Dataset:
■ ■ ■ ■ ■ ■ ■

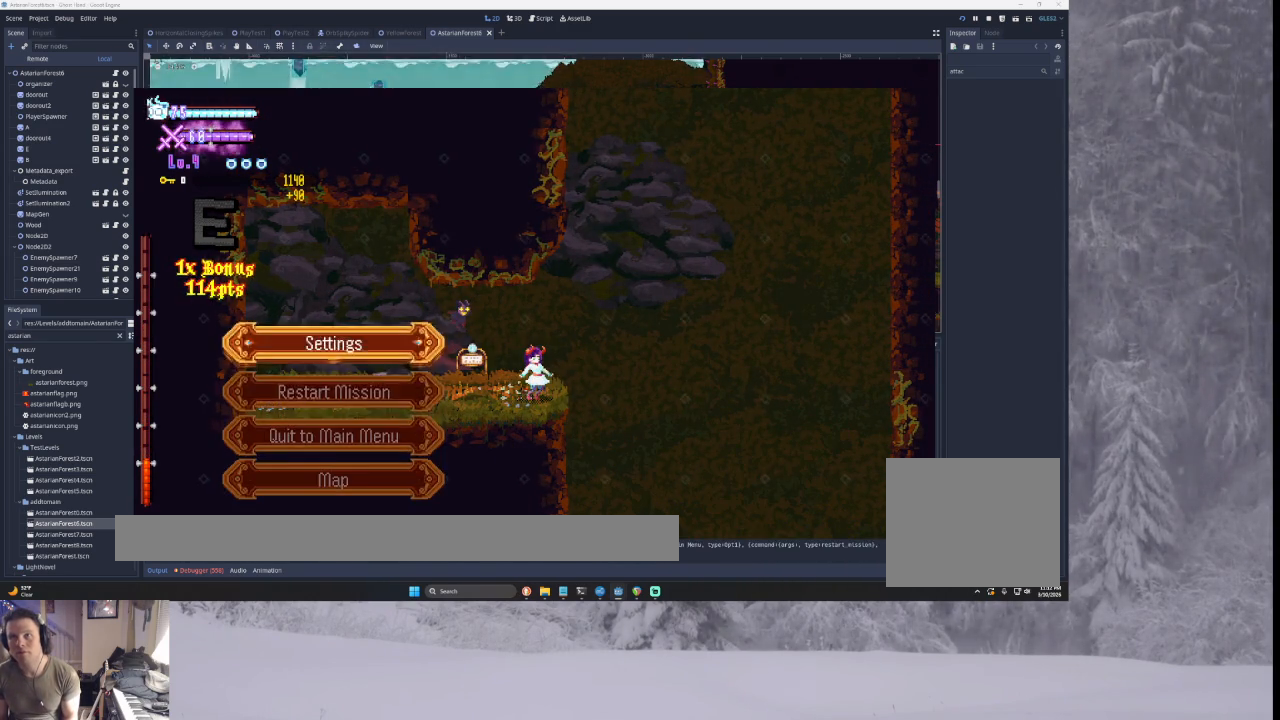
{"buttons": ["SQUARE"], "left_stick": "center", "right_stick": "center", "events": [[67, "left_stick", "down"], [133, "left_stick", "center"], [233, "left_stick", "down"], [300, "left_stick", "center"], [467, "SQUARE", "down"]]}
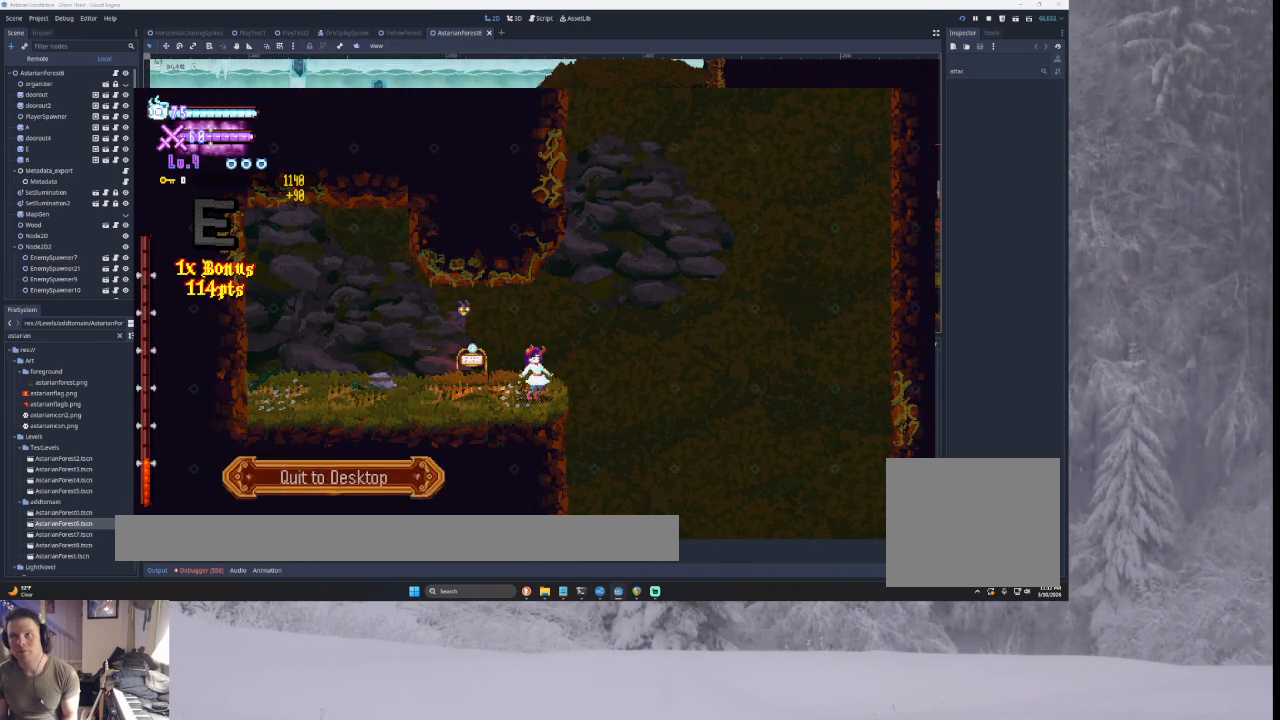
{"buttons": [], "left_stick": "center", "right_stick": "center", "events": [[33, "SQUARE", "up"]]}
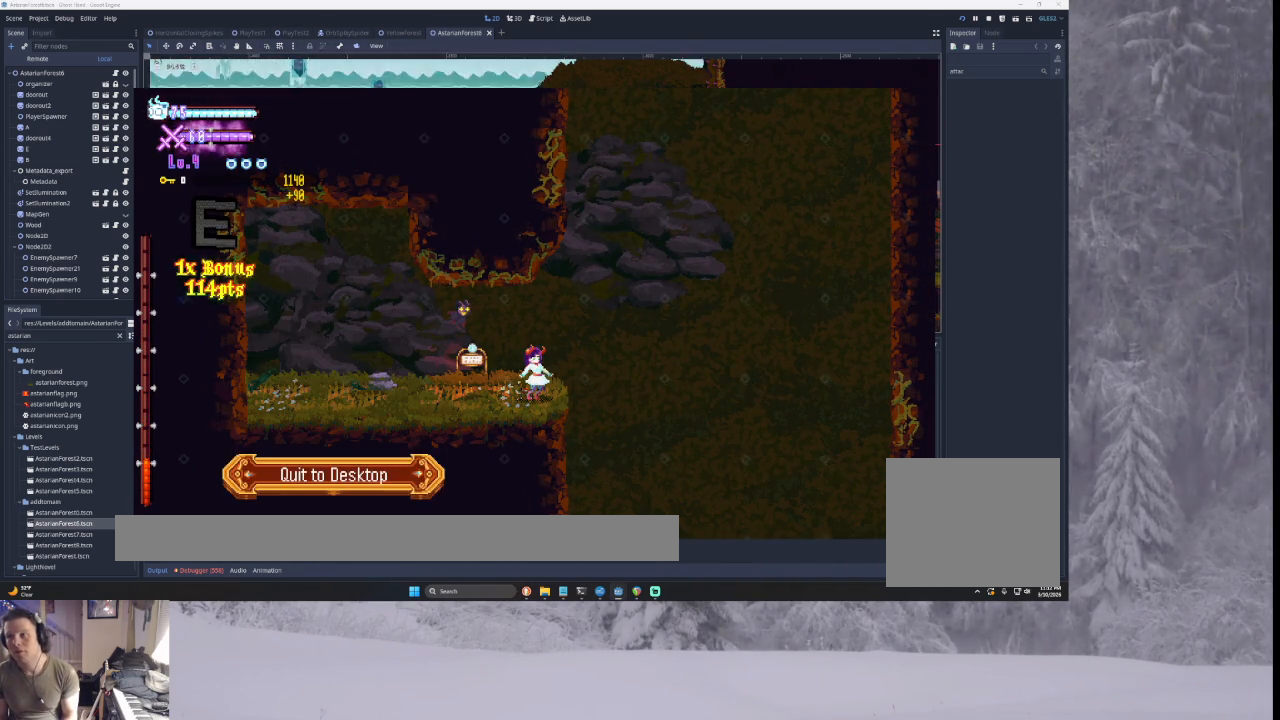
{"buttons": [], "left_stick": "center", "right_stick": "center", "events": [[67, "SQUARE", "down"], [167, "SQUARE", "up"]]}
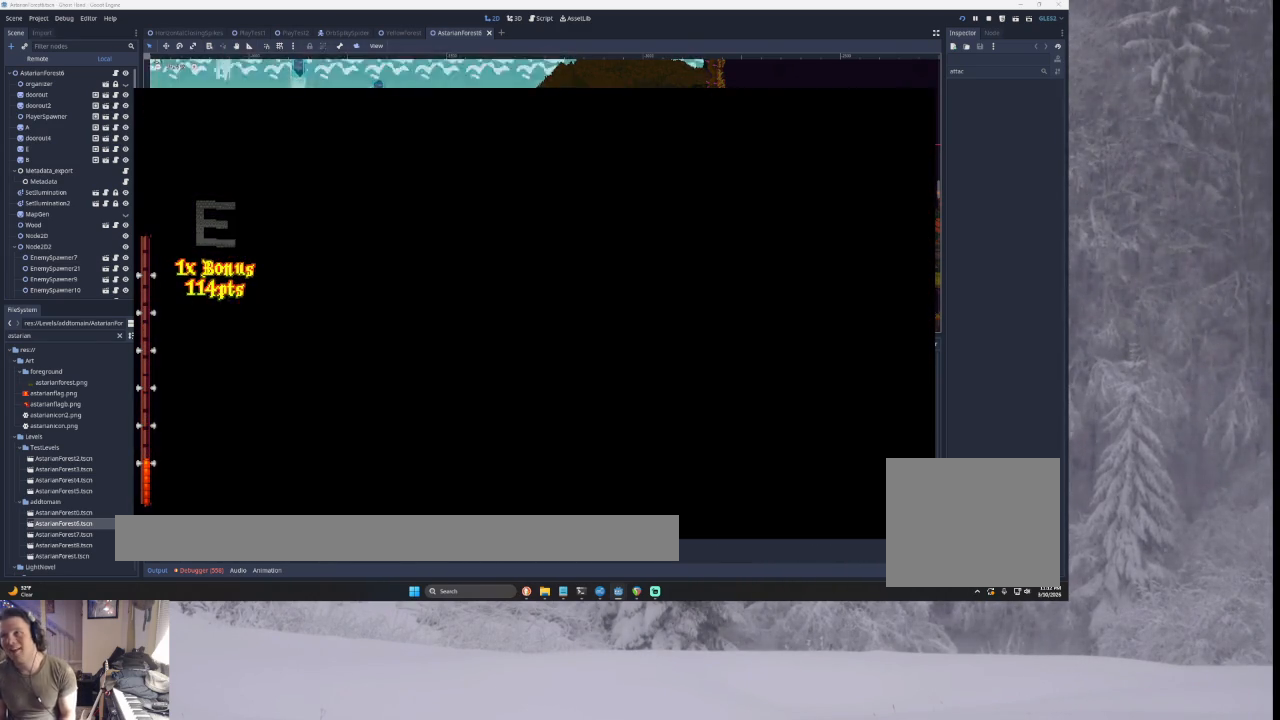
{"buttons": [], "left_stick": "center", "right_stick": "center", "events": []}
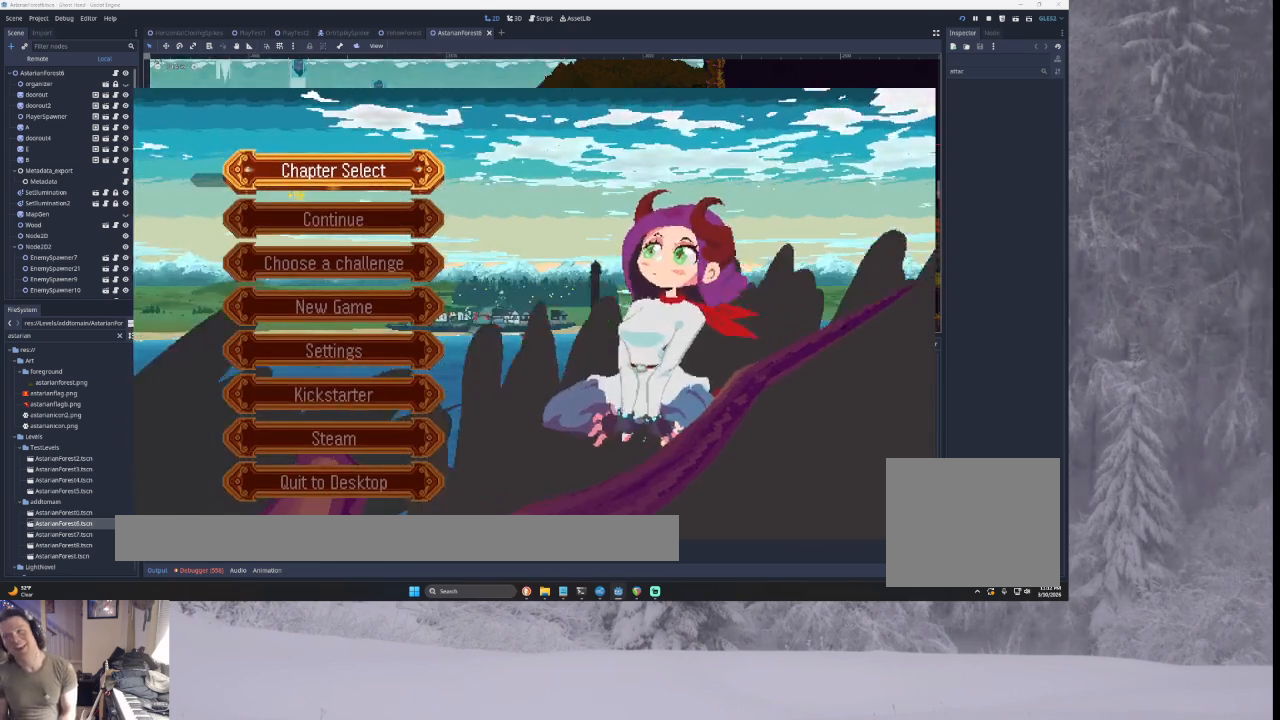
{"buttons": [], "left_stick": "down", "right_stick": "center", "events": [[433, "left_stick", "down"]]}
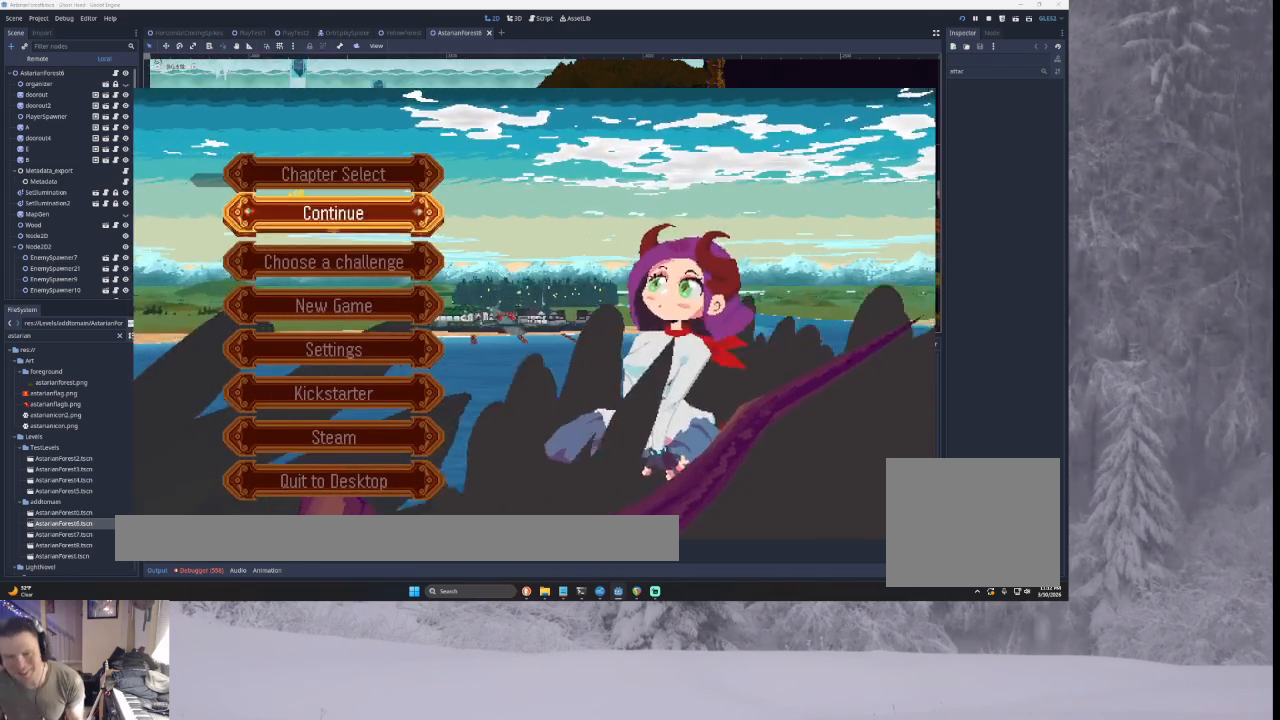
{"buttons": [], "left_stick": "up", "right_stick": "center", "events": [[33, "left_stick", "center"], [133, "left_stick", "down"], [233, "left_stick", "center"], [500, "left_stick", "up"]]}
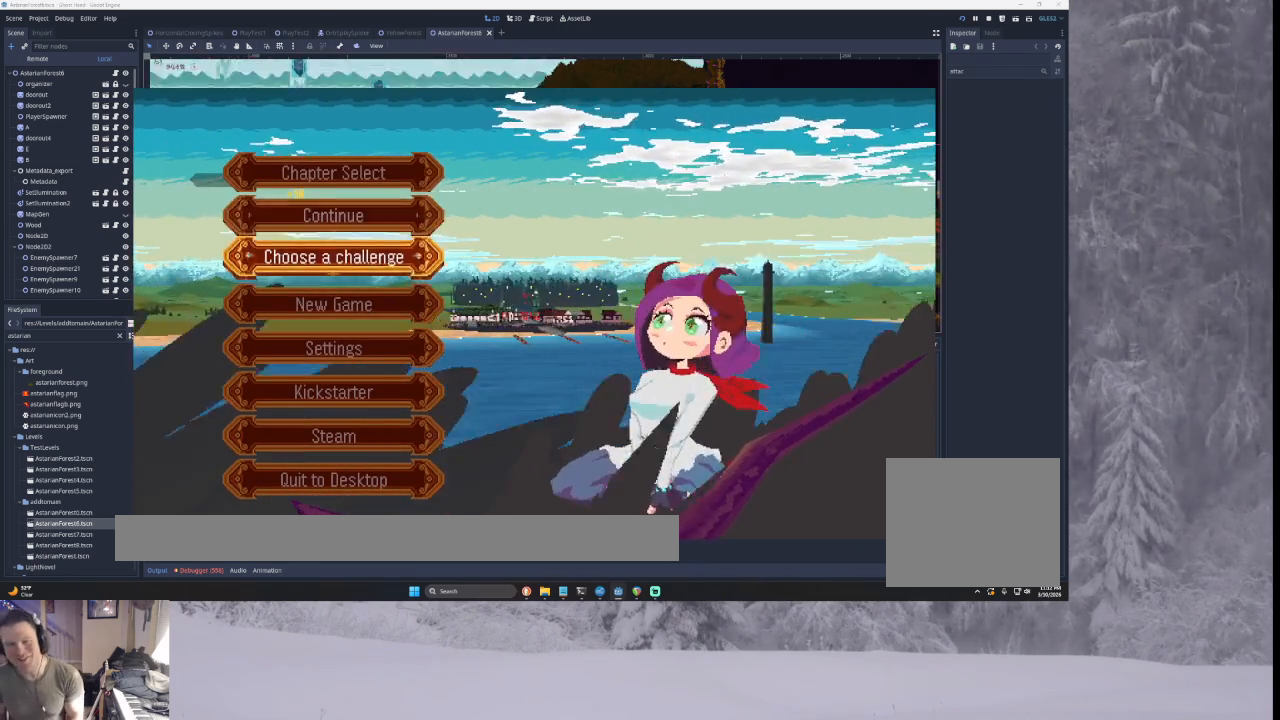
{"buttons": ["CROSS", "SQUARE"], "left_stick": "center", "right_stick": "center", "events": [[100, "left_stick", "center"], [200, "left_stick", "up"], [300, "left_stick", "center"], [433, "CROSS", "down"], [433, "SQUARE", "down"]]}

■ ■ ■ ■ ■ ■ ■

How to complete this task: An exact restatement of every record is required. Omit the images.

Output:
{"buttons": ["SQUARE"], "left_stick": "center", "right_stick": "center", "events": [[67, "left_stick", "down"], [133, "left_stick", "center"], [233, "left_stick", "down"], [300, "left_stick", "center"], [467, "SQUARE", "down"]]}
{"buttons": [], "left_stick": "center", "right_stick": "center", "events": [[33, "SQUARE", "up"]]}
{"buttons": [], "left_stick": "center", "right_stick": "center", "events": [[67, "SQUARE", "down"], [167, "SQUARE", "up"]]}
{"buttons": [], "left_stick": "center", "right_stick": "center", "events": []}
{"buttons": [], "left_stick": "down", "right_stick": "center", "events": [[433, "left_stick", "down"]]}
{"buttons": [], "left_stick": "up", "right_stick": "center", "events": [[33, "left_stick", "center"], [133, "left_stick", "down"], [233, "left_stick", "center"], [500, "left_stick", "up"]]}
{"buttons": ["CROSS", "SQUARE"], "left_stick": "center", "right_stick": "center", "events": [[100, "left_stick", "center"], [200, "left_stick", "up"], [300, "left_stick", "center"], [433, "CROSS", "down"], [433, "SQUARE", "down"]]}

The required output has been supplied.